Es dauert nicht lange, da werden wir zu einer Kleingartenanlage aufgrund einer bewusstlosen Person gerufen. Per Funk erhalten wir die Information, dass auch ein NEF mit ausrückt. Beim Eintreffen empfängt uns eine ältere Dame und führt uns wenige Meter in den Bereich der Kleingartenanlage hinein, wo ein junger Mann reglos auf dem Boden liegt. Er reagiert nicht auf Ansprache, jedoch stelle ich bei der Atemkontrolle bereits fest, dass er Alkohol getrunken hat. Zusammen mit Philipp drehe ich ihn auf den Rücken und setze mithilfe des Esmarchs-Handgriffs einen Schmerzreiz, woraufhin unser Patient wieder langsam zu sich kommt. Währenddessen spricht Philipp kurz mit der Dame, die jedoch keine Angaben machen kann.

Ich gebe dem Patienten kurz Zeit, bevor ich ihm Fragen stelle: „Der Rettungsdienst, Huber, mein Kollege Stehling. Wie heißen Sie? Wissen Sie, was passiert ist?"

„Lukas. Lukas Böhm. Party", antwortet er mir typisch verkatert.

„Sie haben also Party gemacht", schlussfolgere ich, woraufhin er nickt. Bevor ich dort weiter nachhake, arbeite ich das sogenannte SAMPLER-Schema ab. „Tut Ihnen irgendetwas weh?"

„Mein Kopf", klagt Lukas Böhm und fasst sich instinktiv an die Stirn.

„Sonst noch etwas?"

„Nein."

„Allergien? Medikamente? Vorerkrankungen?" Auch diese Fragen verneint er, sodass für mich die Diagnose Alkoholvergiftung am Naheliegenden ist. „Was ist denn auf der Party passiert? Erinnern Sie sich, wie Sie hierhin gekommen sind?"

„Mein Kumpel und ich haben eine kleine Party gemacht. Wir haben gegrillt beziehungsweise wollten es, denn mein Kumpel hat zu wenig Fleisch mitgebracht. Deshalb wollte ich mehr Fleisch holen." Während seinen Ausführungen hat er sich hingesetzt und lehnt nun am Gartenzaun.

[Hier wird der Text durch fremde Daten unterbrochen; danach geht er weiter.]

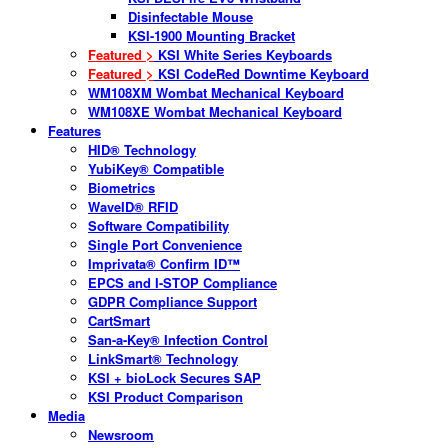
Disinfectable Mouse
KSI-1900 Mounting Bracket
Featured >
KSI White Series Keyboards
Featured >
KSI CodeRed Downtime Keyboard
WM108XM Wombat Mechanical Keyboard
WM108XE Wombat Mechanical Keyboard
Features
HID® Technology
YubiKey® Compatible
Biometrics
WaveID® RFID
Software Compatibility
Single Port Convenience
Imprivata® Confirm ID™
EPCS and I-STOP Compliance
GDPR Compliance Support
CartSmart
San-a-Key® Infection Control
LinkSmart® Technology
KSI + bioLock Secures SAP
KSI Product Comparison
Media
Newsroom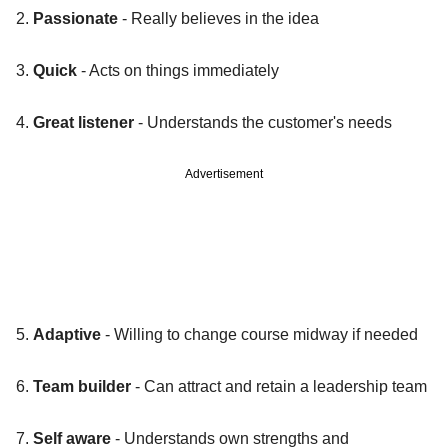
2.
Passionate
- Really believes in the idea
3.
Quick
- Acts on things immediately
4.
Great listener
- Understands the customer's needs
Advertisement
5.
Adaptive
- Willing to change course midway if needed
6.
Team builder
- Can attract and retain a leadership team
7.
Self aware
- Understands own strengths and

„Ich bestelle NEF ab", informiert mit Philipp, was ich nickend bestätige.

„Wie viel haben Sie denn getrunken?"

„Paar Bier und bisschen Wodka."

„Bisschen zu viel Wodka", murmelt Philipp hörbar.

„Wir würden Sie jetzt in die Klinik mitnehmen. Augenscheinlich haben Sie keine Verletzung, aber dort können die Ärzte Sie durchchecken."

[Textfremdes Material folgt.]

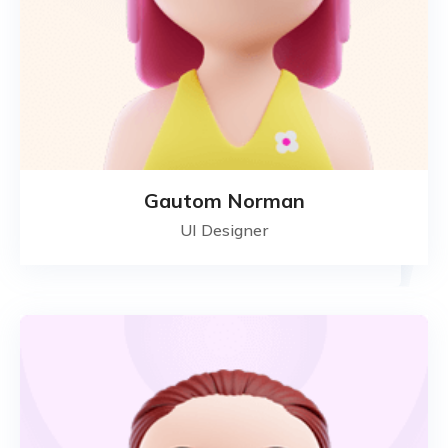
Gautom Norman
UI Designer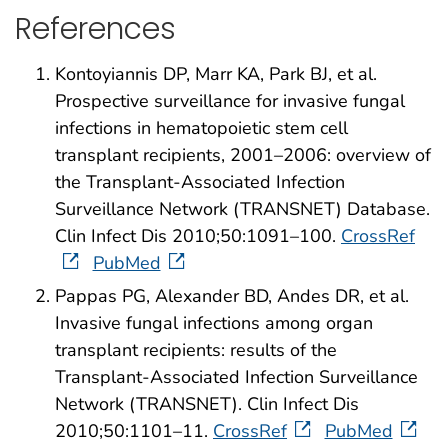
References
Kontoyiannis DP, Marr KA, Park BJ, et al.
Prospective surveillance for invasive fungal
infections in hematopoietic stem cell
transplant recipients, 2001–2006: overview of
the Transplant-Associated Infection
Surveillance Network (TRANSNET) Database.
Clin Infect Dis 2010;50:1091–100.
CrossRef
PubMed
Pappas PG, Alexander BD, Andes DR, et al.
Invasive fungal infections among organ
transplant recipients: results of the
Transplant-Associated Infection Surveillance
Network (TRANSNET). Clin Infect Dis
2010;50:1101–11.
CrossRef
PubMed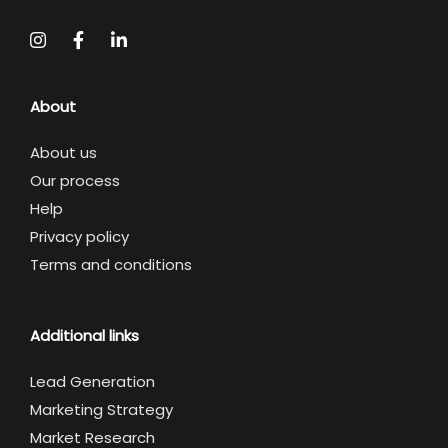
About
About us
Our process
Help
Privacy policy
Terms and conditions
Additional links
Lead Generation
Marketing Strategy
Market Research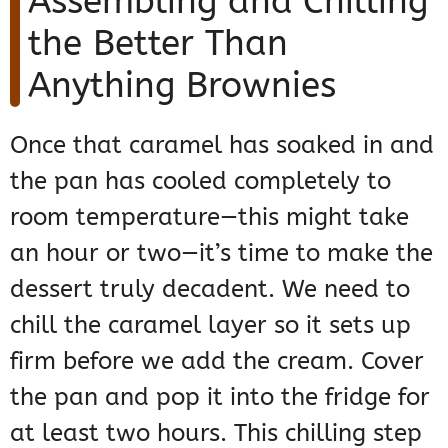
Assembling and Chilling
the Better Than
Anything Brownies
Once that caramel has soaked in and
the pan has cooled completely to
room temperature—this might take
an hour or two—it’s time to make the
dessert truly decadent. We need to
chill the caramel layer so it sets up
firm before we add the cream. Cover
the pan and pop it into the fridge for
at least two hours. This chilling step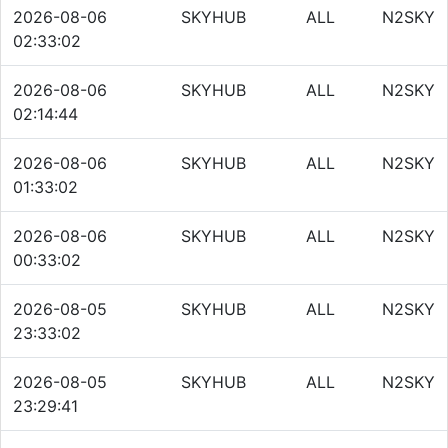
2026-08-06
SKYHUB
ALL
N2SKY
02:33:02
2026-08-06
SKYHUB
ALL
N2SKY
02:14:44
2026-08-06
SKYHUB
ALL
N2SKY
01:33:02
2026-08-06
SKYHUB
ALL
N2SKY
00:33:02
2026-08-05
SKYHUB
ALL
N2SKY
23:33:02
2026-08-05
SKYHUB
ALL
N2SKY
23:29:41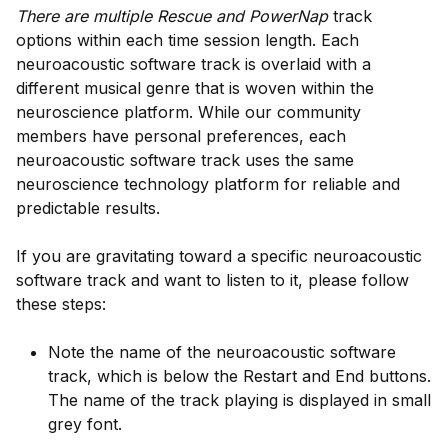
There are multiple Rescue and PowerNap
track
options within each time session length. Each
neuroacoustic software track is overlaid with a
different musical genre that is woven within the
neuroscience platform. While our community
members have personal preferences, each
neuroacoustic software track uses the same
neuroscience technology platform for reliable and
predictable results.
If you are gravitating toward a specific neuroacoustic
software track and want to listen to it, please follow
these steps:
Note the name of the neuroacoustic software
track, which is below the Restart and End buttons.
The name of the track playing is displayed in small
grey font.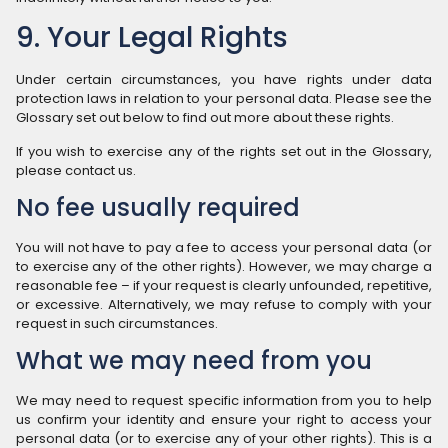
9. Your Legal Rights
Under certain circumstances, you have rights under data
protection laws in relation to your personal data. Please see the
Glossary set out below to find out more about these rights.
If you wish to exercise any of the rights set out in the Glossary,
please contact us.
No fee usually required
You will not have to pay a fee to access your personal data (or
to exercise any of the other rights). However, we may charge a
reasonable fee – if your request is clearly unfounded, repetitive,
or excessive. Alternatively, we may refuse to comply with your
request in such circumstances.
What we may need from you
We may need to request specific information from you to help
us confirm your identity and ensure your right to access your
personal data (or to exercise any of your other rights). This is a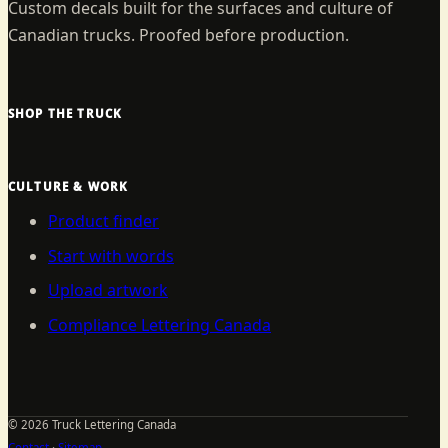
Custom decals built for the surfaces and culture of
Canadian trucks. Proofed before production.
SHOP THE TRUCK
CULTURE & WORK
Product finder
Start with words
Upload artwork
Compliance Lettering Canada
©
2026
Truck Lettering Canada
Contact
·
Sitemap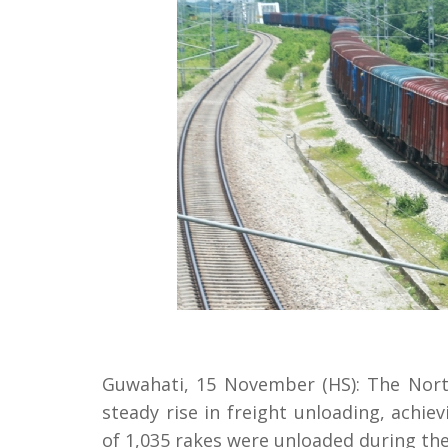
Guwahati, 15 November (HS): The North
steady rise in freight unloading, achie
of 1,035 rakes were unloaded during th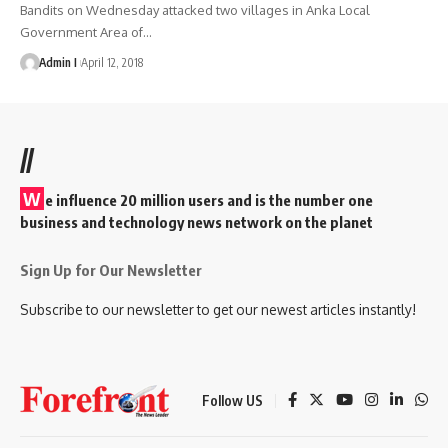
Bandits on Wednesday attacked two villages in Anka Local
Government Area of
…
Admin I
April 12, 2018
//
W
e influence 20 million users and is the number one
business and technology news network on the planet
Sign Up for Our Newsletter
Subscribe to our newsletter to get our newest articles instantly!
Follow US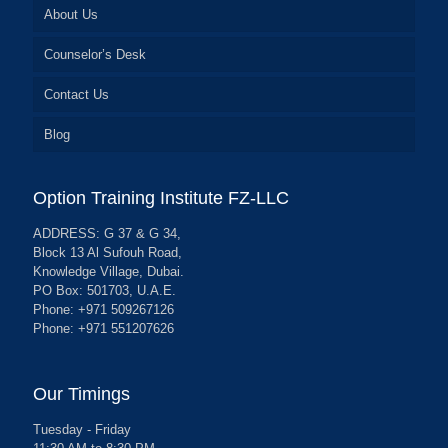
About Us
Counselor’s Desk
Contact Us
Blog
Option Training Institute FZ-LLC
ADDRESS: G 37 & G 34,
Block 13 Al Sufouh Road,
Knowledge Village, Dubai.
PO Box: 501703, U.A.E.
Phone: +971 509267126
Phone: +971 551207626
Our Timings
Tuesday - Friday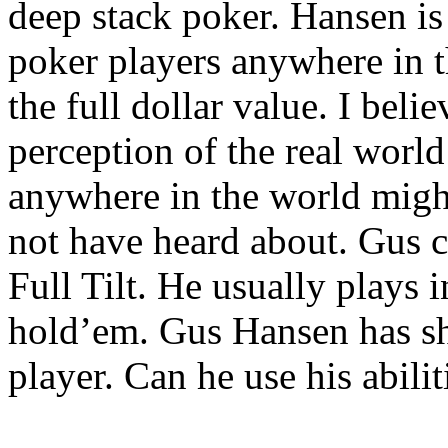
deep stack poker. Hansen is
poker players anywhere in t
the full dollar value. I beli
perception of the real worl
anywhere in the world might
not have heard about. Gus 
Full Tilt. He usually plays 
hold’em. Gus Hansen has sh
player. Can he use his abili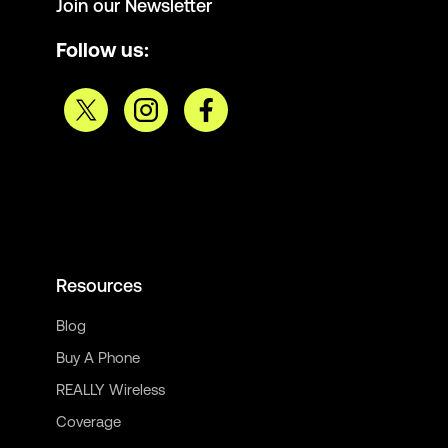
Join our Newsletter
Follow us:
Resources
Blog
Buy A Phone
REALLY Wireless
Coverage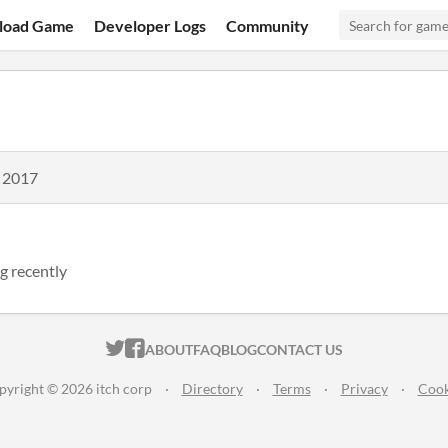
load Game
Developer Logs
Community
, 2017
g recently
ITCH.IO ON TWITTER
ITCH.IO ON FACEBOOK
ABOUT
FAQ
BLOG
CONTACT US
pyright © 2026 itch corp
·
Directory
·
Terms
·
Privacy
·
Cook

„Nein, keine Klinik, geht schon. Die Laube meiner Eltern ist direkt um die Ecke", widerspricht Herr Böhm uns.

„Wie alt sind Sie denn?"

„18."

„Okay. Sie müssten mir dann unterschreiben, dass Sie weitere medizinische Hilfe ablehnen. Mir wäre es aber lieber, sie würden uns begleiten."

„Ich unterschreib Ihnen das Ding. Es geht schon wieder."

Damit gebe ich mich geschlagen. Philipp lässt ihn die Erklärung unterschreiben und hilft ihm, sich aufzurichten. Anschließend sehen wir ihn davon wanken, während wir unser Equipment schnappen und zum RTW zurückgehen. Alles in allem ein harmloser Einsatz, der aber nach dem Letzten gut tut. Dauernd Leichen oder Einsätze mit lebensbedrohlichen Verletzungen würden uns seelisch zu stark belasten.

Zurück auf der Wache entgeht mir nicht Ollis kritischer Blick, doch es geht mir jetzt wirklich gut. Ins Gespräch kommen wir jedoch nicht wirklich, da uns ein weiterer Alarm ereilt: „Einsatz für den RTW zwei. VU mit Fahrrad, Morbacherstraße 3."